2) Even on the off chance that we do exist in a reality imbedded in a
higher dimension, as inhabitants of this reality, we
cannot discern extrinsic ('non-intrinsic') aspects of this reality, nor are we
affected by them. This is analagous to the way the paths are not affected
by crumbling or creasing the surface.
We choose to analyze topological properties because under the
right circumstances (like that the universe has the same geometric
properties everywhere), the topology of the reality essentially
determines both its topology and geometry.

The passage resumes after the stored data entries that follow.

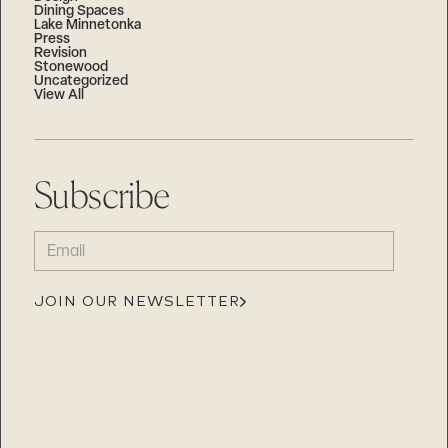
Dining Spaces
Lake Minnetonka
Press
Revision
Stonewood
Uncategorized
View All
Subscribe
EMAIL
(REQUIRED)
JOIN OUR NEWSLETTER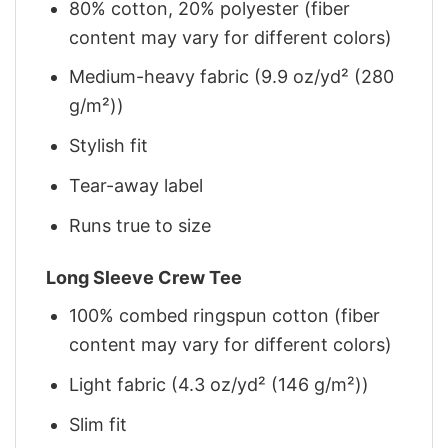
80% cotton, 20% polyester (fiber
content may vary for different colors)
Medium-heavy fabric (9.9 oz/yd² (280
g/m²))
Stylish fit
Tear-away label
Runs true to size
Long Sleeve Crew Tee
100% combed ringspun cotton (fiber
content may vary for different colors)
Light fabric (4.3 oz/yd² (146 g/m²))
Slim fit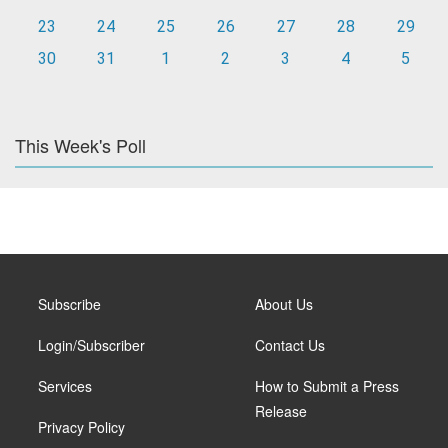
23
24
25
26
27
28
29
30
31
1
2
3
4
5
This Week's Poll
Subscribe
About Us
Login/Subscriber
Contact Us
Services
How to Submit a Press
Release
Privacy Policy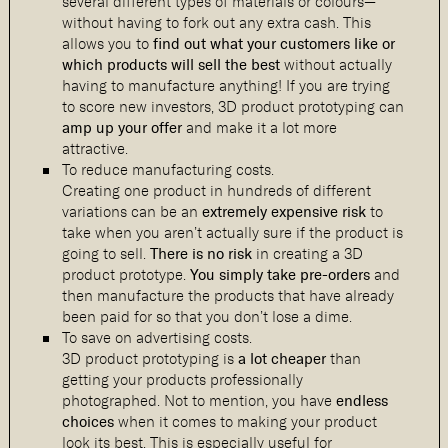
several different types of materials or colours—
without having to fork out any extra cash. This
allows you to
find out
what your customers like or
which products will sell the best
without actually
having to manufacture anything! If you are trying
to score new investors, 3D product prototyping can
amp up your offer
and make it a lot more
attractive.
To reduce manufacturing costs.
Creating one product in hundreds of different
variations can be an
extremely expensive risk
to
take when you aren’t actually sure if the product is
going to sell.
There is no risk
in creating a 3D
product prototype.
You simply take pre-orders
and
then manufacture the products that have already
been paid for so that you don’t lose a dime.
To save on advertising costs.
3D product prototyping is
a lot cheaper
than
getting your products professionally
photographed. Not to mention, you have
endless
choices
when it comes to making your product
look its best. This is especially useful for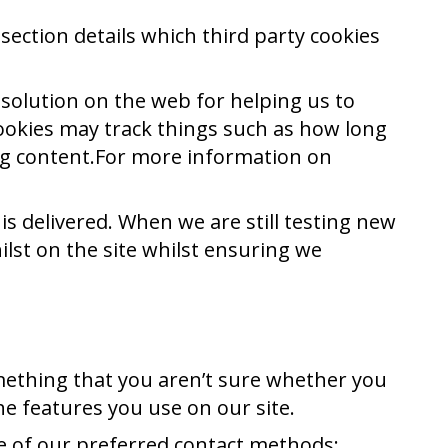
section details which third party cookies
 solution on the web for helping us to
ookies may track things such as how long
ng content.For more information on
s delivered. When we are still testing new
lst on the site whilst ensuring we
omething that you aren’t sure whether you
the features you use on our site.
ne of our preferred contact methods: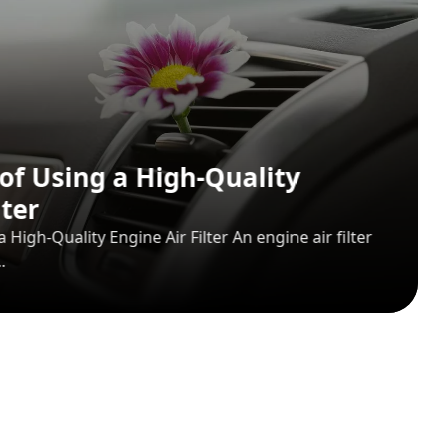
 Auto Spare Parts
 Parts varieties are among the products that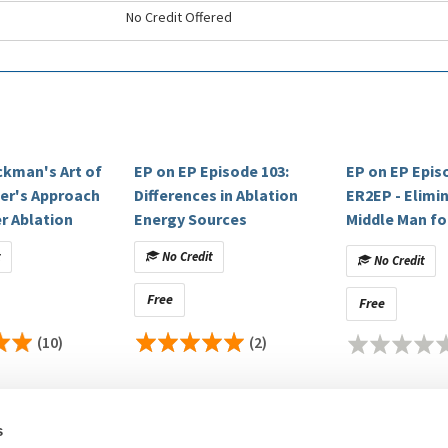
No Credit Offered
ckman's Art of
EP on EP Episode 103:
EP on EP Epis
per's Approach
Differences in Ablation
ER2EP - Elimi
r Ablation
Energy Sources
Middle Man fo
t
No Credit
No Credit
Free
Free
(10)
(2)
s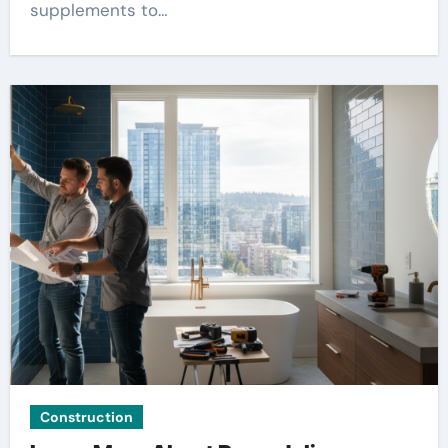
supplements to…
Construction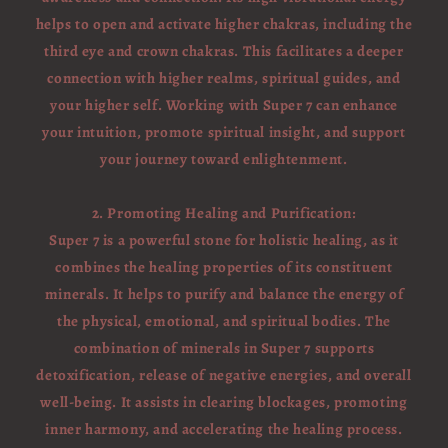
helps to open and activate higher chakras, including the
third eye and crown chakras. This facilitates a deeper
connection with higher realms, spiritual guides, and
your higher self. Working with Super 7 can enhance
your intuition, promote spiritual insight, and support
your journey toward enlightenment.
2. Promoting Healing and Purification:
Super 7 is a powerful stone for holistic healing, as it
combines the healing properties of its constituent
minerals. It helps to purify and balance the energy of
the physical, emotional, and spiritual bodies. The
combination of minerals in Super 7 supports
detoxification, release of negative energies, and overall
well-being. It assists in clearing blockages, promoting
inner harmony, and accelerating the healing process.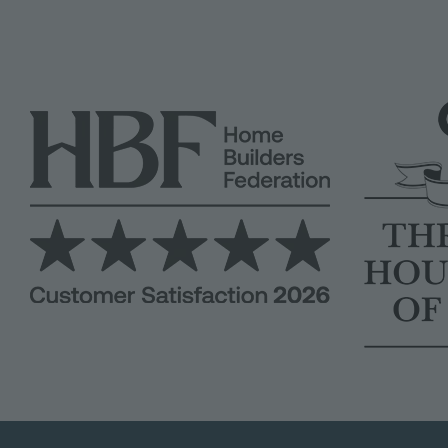
Image
Image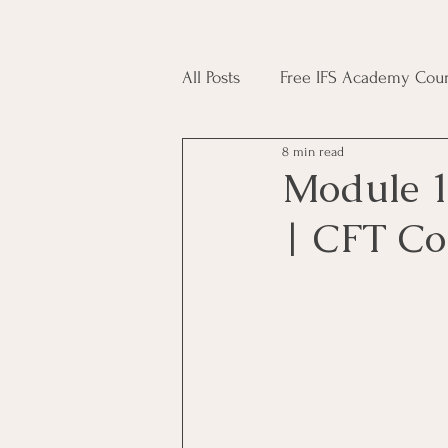
All Posts
Free IFS Academy Cour
8 min read
Japji Sahib
Household Mag
Module 1
| CFT Co
Plant Magic Course
Moon 
Deities, Ancestors, Spirit Cours
Candle Magic Course
ACT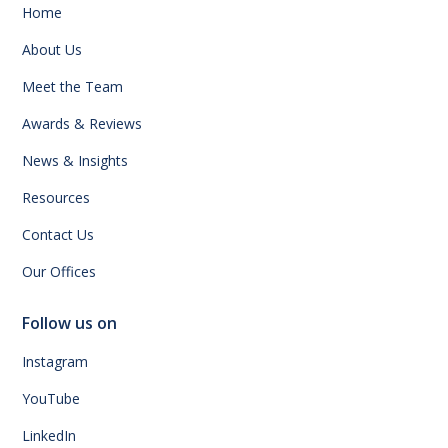
Home
About Us
Meet the Team
Awards & Reviews
News & Insights
Resources
Contact Us
Our Offices
Follow us on
Instagram
YouTube
LinkedIn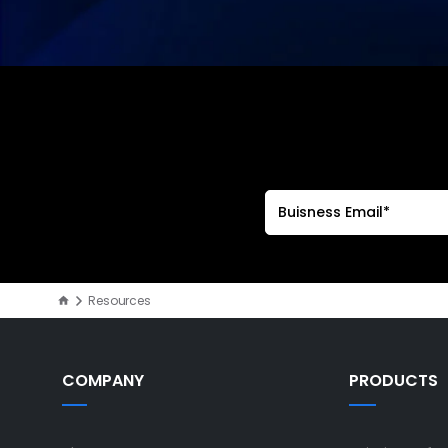
Resources
COMPANY
PRODUCTS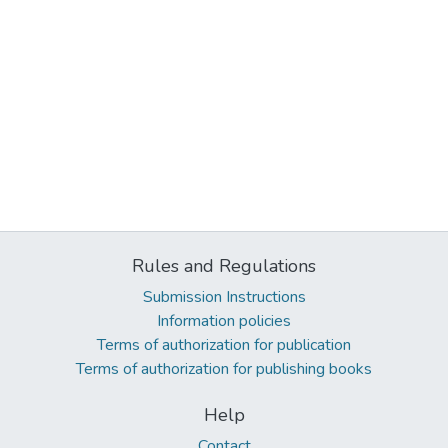
Rules and Regulations
Submission Instructions
Information policies
Terms of authorization for publication
Terms of authorization for publishing books
Help
Contact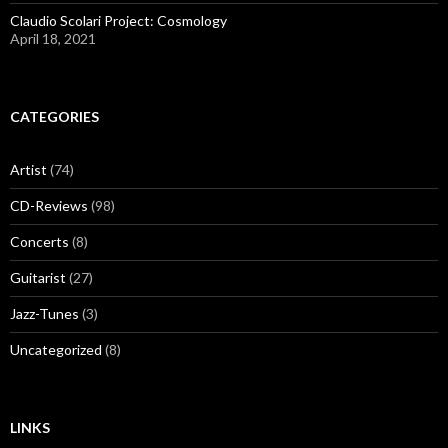
Claudio Scolari Project: Cosmology
April 18, 2021
CATEGORIES
Artist
(74)
CD-Reviews
(98)
Concerts
(8)
Guitarist
(27)
Jazz-Tunes
(3)
Uncategorized
(8)
LINKS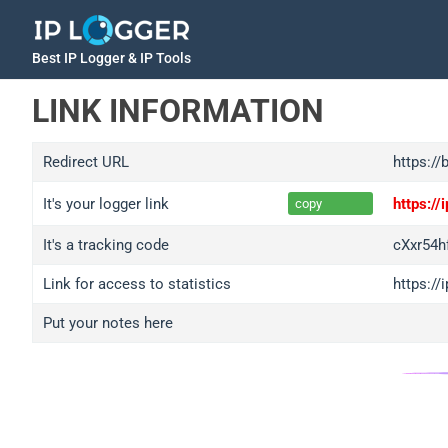
Best IP Logger & IP Tools
LINK INFORMATION
Redirect URL
https://
It's your logger link
https:/
copy
It's a tracking code
cXxr54
Link for access to statistics
https:/
Put your notes here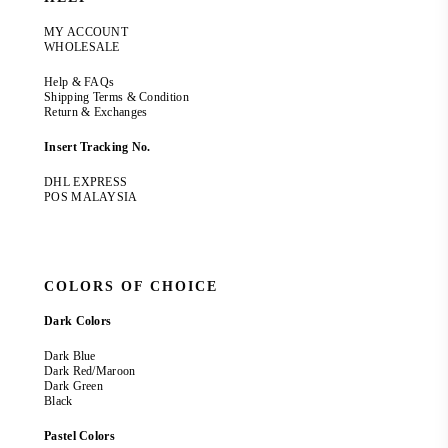
MY ACCOUNT
WHOLESALE
Help & FAQs
Shipping Terms & Condition
Return & Exchanges
Insert Tracking No.
DHL EXPRESS
POS MALAYSIA
COLORS OF CHOICE
Dark Colors
Dark Blue
Dark Red/Maroon
Dark Green
Black
Pastel Colors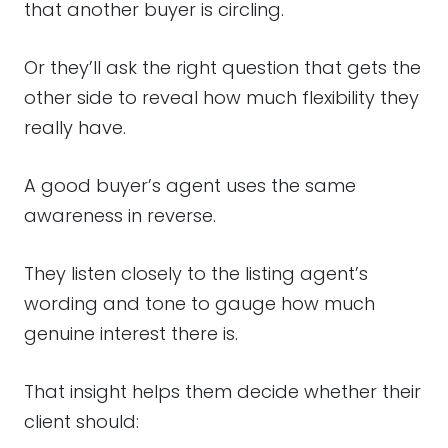
that another buyer is circling.
Or they’ll ask the right question that gets the
other side to reveal how much flexibility they
really have.
A good buyer’s agent uses the same
awareness in reverse.
They listen closely to the listing agent’s
wording and tone to gauge how much
genuine interest there is.
That insight helps them decide whether their
client should: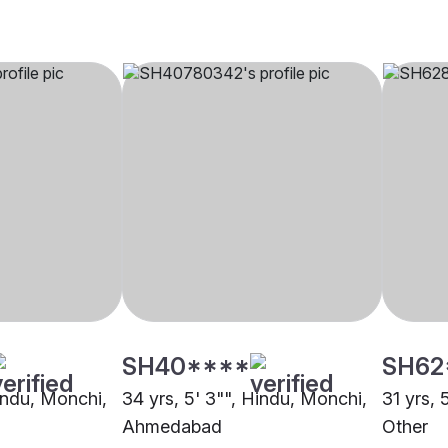
SH40****
SH62
Hindu, Monchi,
34 yrs, 5' 3"", Hindu, Monchi,
31 yrs, 
Ahmedabad
Other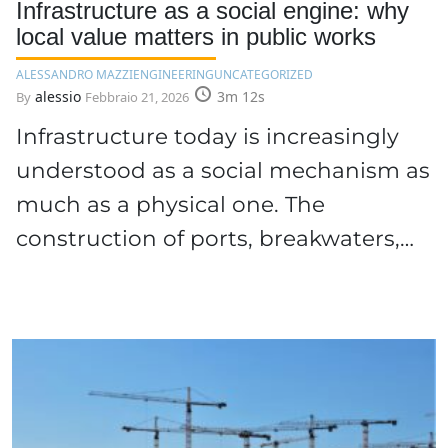
Infrastructure as a social engine: why
local value matters in public works
ALESSANDRO MAZZI
ENGINEERING
UNCATEGORIZED
alessio
3m 12s
By
Febbraio 21, 2026
Infrastructure today is increasingly
understood as a social mechanism as
much as a physical one. The
construction of ports, breakwaters,…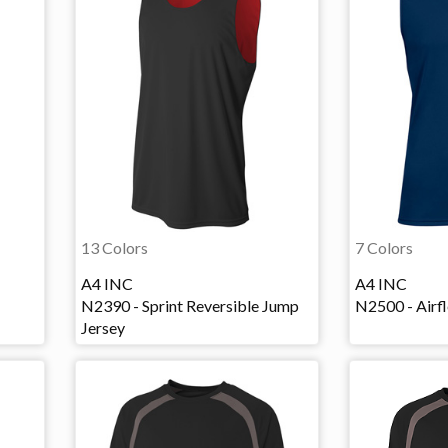
13 Colors
7 Colors
A4 INC
A4 INC
N2390 - Sprint Reversible Jump
N2500 - Airf
Jersey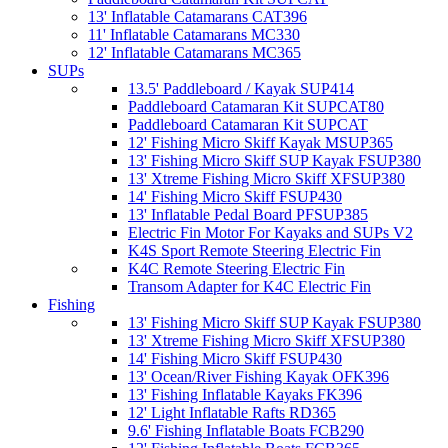
13' Inflatable Catamarans CAT396
11' Inflatable Catamarans MC330
12' Inflatable Catamarans MC365
SUPs
13.5' Paddleboard / Kayak SUP414
Paddleboard Catamaran Kit SUPCAT80
Paddleboard Catamaran Kit SUPCAT
12' Fishing Micro Skiff Kayak MSUP365
13' Fishing Micro Skiff SUP Kayak FSUP380
13' Xtreme Fishing Micro Skiff XFSUP380
14' Fishing Micro Skiff FSUP430
13' Inflatable Pedal Board PFSUP385
Electric Fin Motor For Kayaks and SUPs V2
K4S Sport Remote Steering Electric Fin
K4C Remote Steering Electric Fin
Transom Adapter for K4C Electric Fin
Fishing
13' Fishing Micro Skiff SUP Kayak FSUP380
13' Xtreme Fishing Micro Skiff XFSUP380
14' Fishing Micro Skiff FSUP430
13' Ocean/River Fishing Kayak OFK396
13' Fishing Inflatable Kayaks FK396
12' Light Inflatable Rafts RD365
9.6' Fishing Inflatable Boats FCB290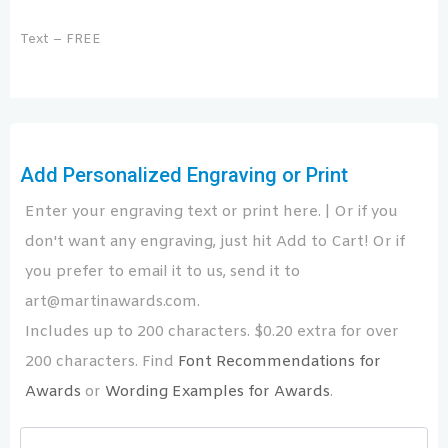
Text – FREE
Add Personalized Engraving or Print
Enter your engraving text or print here. | Or if you
don't want any engraving, just hit Add to Cart! Or if
you prefer to email it to us, send it to
art@martinawards.com.
Includes up to 200 characters. $0.20 extra for over
200 characters. Find
Font Recommendations for
Awards
or
Wording Examples for Awards
.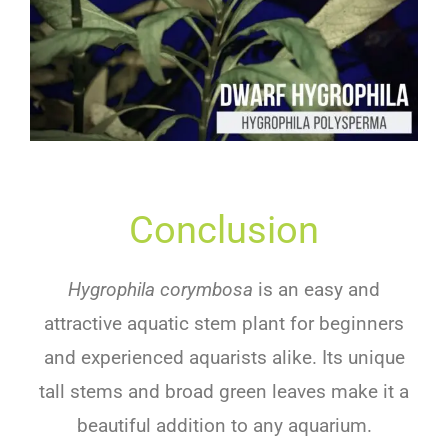
Conclusion
Hygrophila corymbosa
is
an
easy
and
attractive
aquatic
stem plant
for
beginners
and
experienced
aqu
ar
ists
alike
.
Its
unique
tall
stems
and
broad
green
leaves
make
it
a
beautiful
addition
to
any
aquarium
.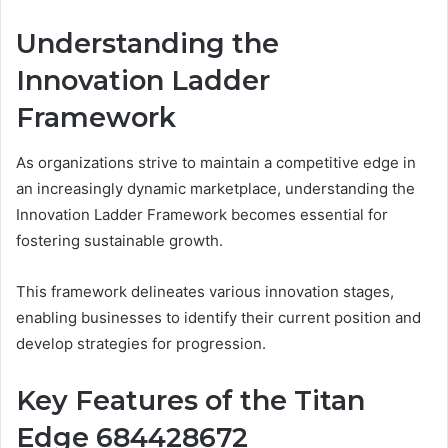
Understanding the
Innovation Ladder
Framework
As organizations strive to maintain a competitive edge in
an increasingly dynamic marketplace, understanding the
Innovation Ladder Framework becomes essential for
fostering sustainable growth.
This framework delineates various innovation stages,
enabling businesses to identify their current position and
develop strategies for progression.
Key Features of the Titan
Edge 684428672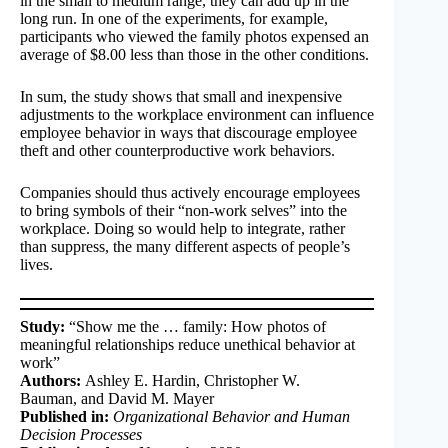
in the small to medium range, they can add up in the
long run. In one of the experiments, for example,
participants who viewed the family photos expensed an
average of $8.00 less than those in the other conditions.
In sum, the study shows that small and inexpensive
adjustments to the workplace environment can influence
employee behavior in ways that discourage employee
theft and other counterproductive work behaviors.
Companies should thus actively encourage employees
to bring symbols of their “non-work selves” into the
workplace. Doing so would help to integrate, rather
than suppress, the many different aspects of people’s
lives.
Study:
“Show me the … family: How photos of
meaningful relationships reduce unethical behavior at
work”
Authors:
Ashley E. Hardin, Christopher W.
Bauman, and David M. Mayer
Published in:
Organizational Behavior and Human
Decision Processes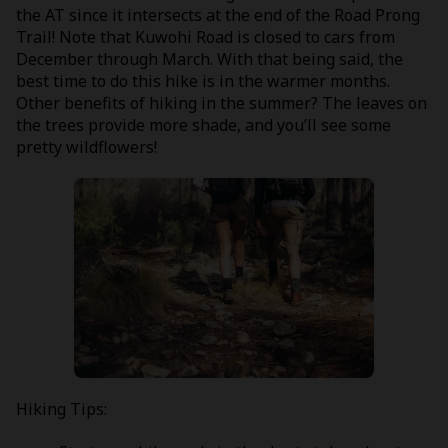
the AT since it intersects at the end of the Road Prong
Trail! Note that Kuwohi Road is closed to cars from
December through March. With that being said, the
best time to do this hike is in the warmer months.
Other benefits of hiking in the summer? The leaves on
the trees provide more shade, and you’ll see some
pretty wildflowers!
Hiking Tips:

One of the most useful tools for investigating the intrinsic
topology of a surface is the fundamental domain. This is a
representation of the surface that can be placed in in a space of the
same dimension as the surface. As a result, only intrinsic properties
can be observed, and thus we do not have to differentiate between the
intrinsic and the extrinsic. Furthermore, from the fundamental domain we
get a direct analogy to one of the possibilities of our own space: a
surface that exists only within its own dimension.
Variations:
- On surfaces with glued sides,
each path must cross a glued side.
- On a Klein bottle, on every other
turn, each player's
path must pass through the sides glued
with a twist.
- Draw some walls on the surfaces by
connecting points on opposite sides. Play
some games with the added rule that you
can't cross the walls.
- Play with multiple players.
- Play with any number of starting dots.
- In an effort to induce critical analysis of surfaces and
their properties, the game can be played so that each player can move in some
way that violates properties of the surface being played on. The other player
must catch the error before moving, or else the move is allowed. In this way,
players with a greater understanding of the surface being played on will be
rewarded. On the other hand, using this rule before the players understand the
surfaces may cause problems.
- The purpose of the game is to get students accustomed to the shape of
the space and to the consequencees of gluing and nonorientability. Therefore in
early games you may require that lines/dots lying on a glued side be
represented on both glued sides. You may even want to go so far as to actually
physically glue or tape together the sides of the simpler surfaces(see
surfaces sheet). This is especially useful when determining what is or isn't a
valid move and why. Later on, you may want to remove this requirement in order
to induce the students to make that relationship intuitively when playing.